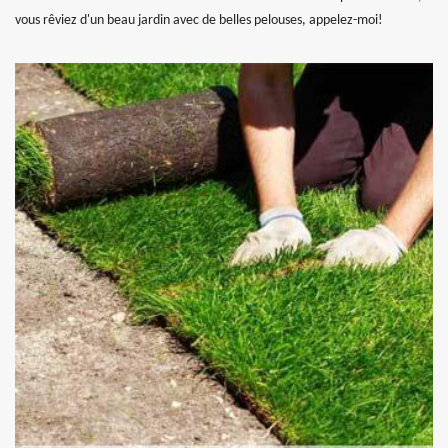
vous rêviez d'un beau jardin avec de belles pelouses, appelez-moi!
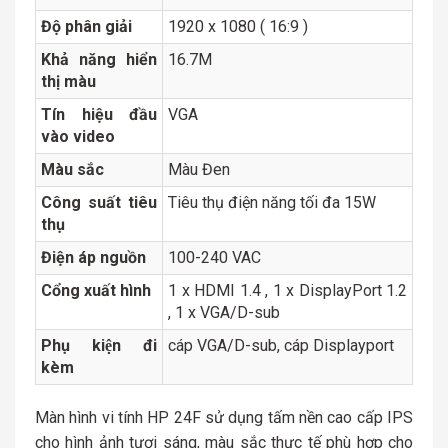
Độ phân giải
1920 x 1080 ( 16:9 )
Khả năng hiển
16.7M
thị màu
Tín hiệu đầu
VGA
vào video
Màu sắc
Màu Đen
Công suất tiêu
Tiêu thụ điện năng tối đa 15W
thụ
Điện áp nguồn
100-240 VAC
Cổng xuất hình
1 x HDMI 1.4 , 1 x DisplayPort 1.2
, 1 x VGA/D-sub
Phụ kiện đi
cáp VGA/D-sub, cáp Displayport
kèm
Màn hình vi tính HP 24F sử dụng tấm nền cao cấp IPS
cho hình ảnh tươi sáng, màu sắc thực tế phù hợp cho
------------------------------------------------
Make an exact copy of the records above. Keep out every picture.

vous rêviez d'un beau jardin avec de belles pelouses, appelez-moi!
Độ phân giải
1920 x 1080 ( 16:9 )
Khả năng hiển
16.7M
thị màu
Tín hiệu đầu
VGA
vào video
Màu sắc
Màu Đen
Công suất tiêu
Tiêu thụ điện năng tối đa 15W
thụ
Điện áp nguồn
100-240 VAC
Cổng xuất hình
1 x HDMI 1.4 , 1 x DisplayPort 1.2
, 1 x VGA/D-sub
Phụ kiện đi
cáp VGA/D-sub, cáp Displayport
kèm
Màn hình vi tính HP 24F sử dụng tấm nền cao cấp IPS
cho hình ảnh tươi sáng, màu sắc thực tế phù hợp cho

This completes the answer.